Lecture 12: Efficiency III

# WORKING WITH LARGE MODELS

- NLP models benefit from increasing scale.
- GPT-3, for example, has ~175 billion parameters.
- Each parameter and activation is stored as a 16-bit floating point number.
- Thus, you need 350 GB of VRAM just to load the model parameters.
  - You need more memory to store (batched) activations and KV cache for inference.
  - You need a lot more to do any training or fine-tuning.
- The H200 GPU has 192 GB of VRAM.
  - Consumer GPUs have 16 or 24 GB.
- So in order to work with models that don't fit in one GPU's VRAM, we need to find ways to distribute inference/training across multiple GPUs.

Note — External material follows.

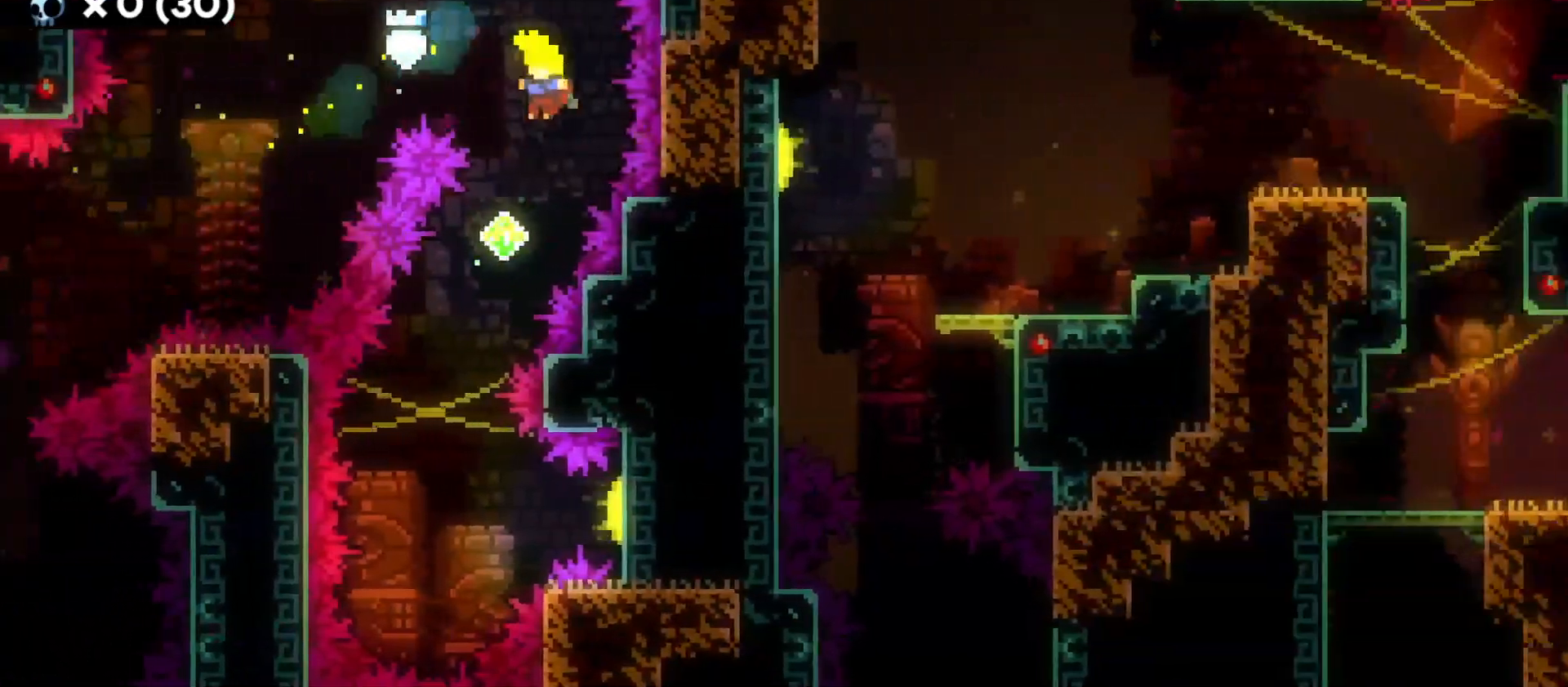
{"keys": ["d"], "events": [[283, "a", "up"], [483, "d", "down"]]}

# DISTRIBUTED INFERENCE/TRAINING

- If a model is too big to fit in a single GPU's VRAM, one idea is to split the model into smaller portions.
- Assign each portion of the model to a GPU.
  - This general idea is known as model parallelism.
- For example, if a model consists of many layers, we can divide the layers among the available GPUs.



- For example, if our model has 100 layers, we assign 25 to each of 4 GPUs.
- In the forward pass, device 0 first computes the activations after the first 25 layers.

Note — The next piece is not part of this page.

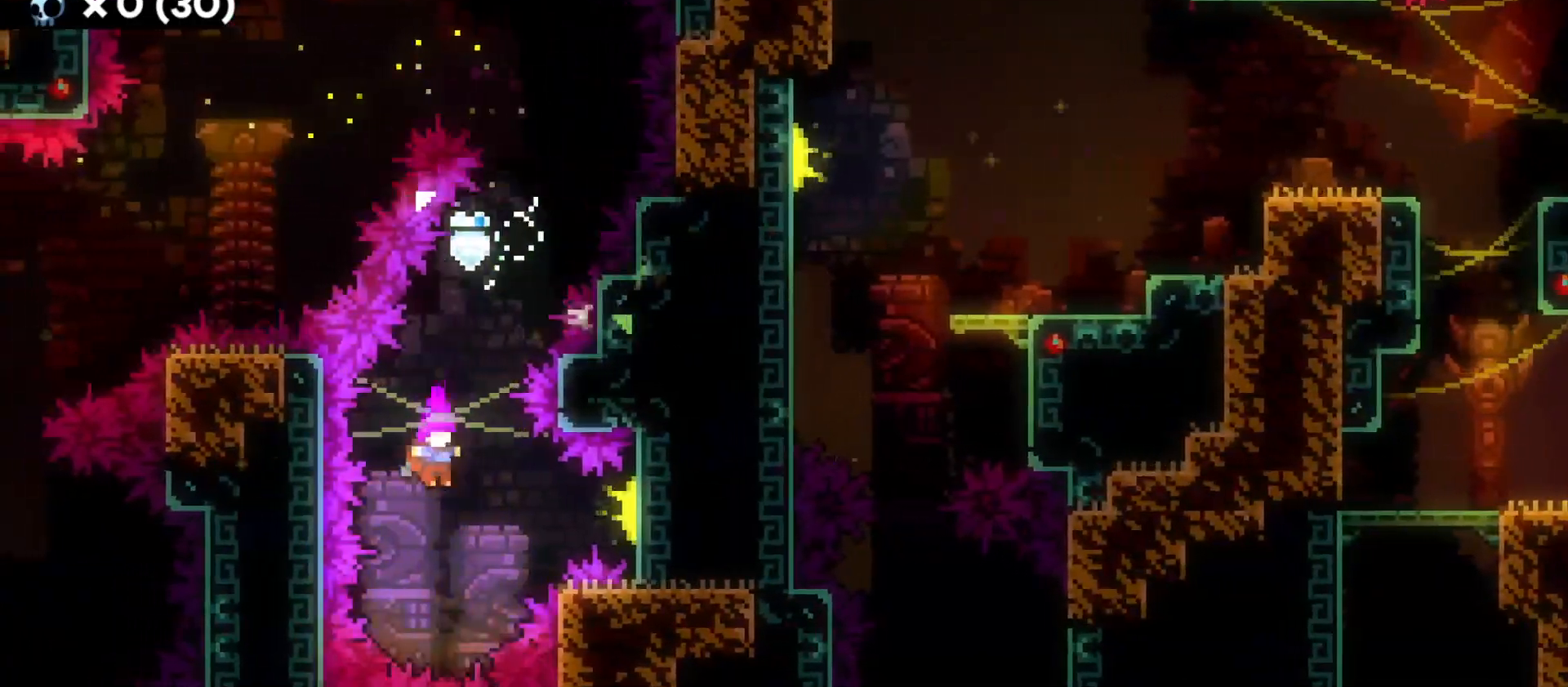
{"keys": ["d"], "events": [[33, "dash", "down"], [183, "dash", "up"]]}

- The activations are then copied from device 0 to device 1,
  - And device 1 computes the activations after the first 50 layers.
- We repeat until device 3 compute the activations after all 100 layers.
- Note that we can easily combine this approach with batching to improve throughput. (memory permitting)



- The same idea can be used for training, too.
- After device 3 finishes the forward pass, it performs a backward pass on layers 75-100.
- The gradients are copied from device 3 to device 2, which then performs a backward pass on layers 50-75.
  - And so on.



- In order to perform the backward pass, each device needs to keep the activations from the forward pass in memory.
- In each backward pass, each device computes the gradients for only the weights of the layers that are assigned to that device.



- In order to perform the backward pass, each device needs to keep the activations from the forward pass in memory.
- In each backward pass, each device computes the gradients for only the weights of the layers that are assigned to that device.
- Once we have computed the gradients on all devices, the gradient update step is performed simultaneously.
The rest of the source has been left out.